── Passage shown

The judge, H. Buhari, issued the forfeiture order on February 28, following an ex parte application by the Independent Corrupt Practices and Other Related Offences Commission (ICPC), which had previously filed the motion on February 14.

 

The fund was said to have been misappropriated from the Kaduna State Government’s coffers during the tenure of former Governor Nasir El-Rufai.

 

 

According to the ICPC, the fund, originally allocated for light rail project was diverted during El-Rufai’s administration. The controversial transfer was uncovered after the ICPC traced the funds to a private account.

 

According to the anti-graft agency, the diverted money was funneled through Indo Kaduna MRTS JV Nig. Ltd, a joint venture formed in 2016 between the Kaduna State Government and Indian investors.

 

ICPC’s lawyer, E.O. Akponimisingha, represented the agency during the hearing, which was conducted without the presence of any opposing parties.

 

 

In granting the forfeiture, the court ordered the ICPC to publish a public notice in two national newspapers, inviting anyone with a legitimate claim to the funds to present their case in court. Further proceedings have been scheduled for April 8, 2025.

────
── Information given

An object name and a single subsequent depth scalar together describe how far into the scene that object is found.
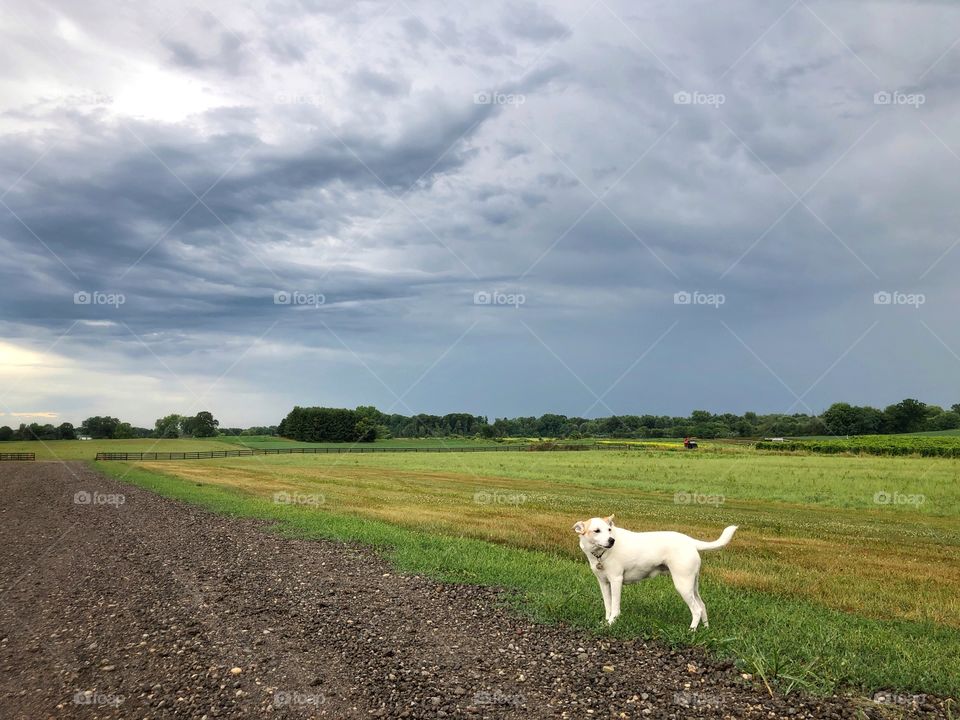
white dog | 9.38
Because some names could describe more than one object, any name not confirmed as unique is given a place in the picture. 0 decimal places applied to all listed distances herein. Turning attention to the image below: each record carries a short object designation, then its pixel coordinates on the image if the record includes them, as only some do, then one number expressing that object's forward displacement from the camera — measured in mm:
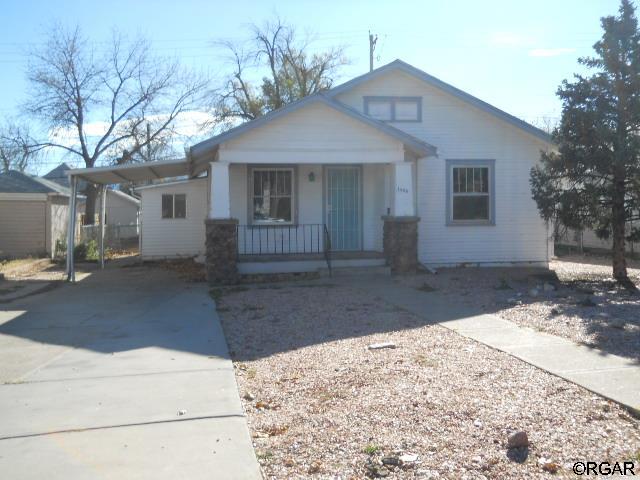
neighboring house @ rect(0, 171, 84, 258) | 22328
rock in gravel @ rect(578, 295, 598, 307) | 10039
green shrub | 22062
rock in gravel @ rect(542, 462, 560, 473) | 3947
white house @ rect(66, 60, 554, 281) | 15516
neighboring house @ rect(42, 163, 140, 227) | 46812
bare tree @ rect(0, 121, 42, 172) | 32719
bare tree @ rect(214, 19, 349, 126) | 37969
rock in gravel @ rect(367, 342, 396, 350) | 7312
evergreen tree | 12234
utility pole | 36500
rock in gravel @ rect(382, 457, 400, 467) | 4074
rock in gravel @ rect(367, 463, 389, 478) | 3938
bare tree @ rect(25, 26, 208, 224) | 31344
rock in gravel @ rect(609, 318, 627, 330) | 8204
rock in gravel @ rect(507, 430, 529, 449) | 4238
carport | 15484
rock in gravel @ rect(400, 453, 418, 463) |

────

### Your tasks
- a) According to the passage on the forfeiture order, who represented the ICPC at the hearing?
- b) Shorten the paragraph in the passage on the forfeiture order that begins "In granting the forfeiture" while keeping its main facts.
- c) Reproduce the passage on the forfeiture order word for word, starting at "According to the anti-graft" and ending at "any opposing parties.".

### Exercise responses
- a) E.O. Akponimisingha, the ICPC's lawyer, represented the agency.

- b) The court directed the ICPC to place a public notice in two national newspapers inviting anyone with a legitimate claim to the funds to come to court, and it set further proceedings for April 8, 2025.

- c)
According to the anti-graft agency, the diverted money was funneled through Indo Kaduna MRTS JV Nig. Ltd, a joint venture formed in 2016 between the Kaduna State Government and Indian investors.

 

ICPC’s lawyer, E.O. Akponimisingha, represented the agency during the hearing, which was conducted without the presence of any opposing parties.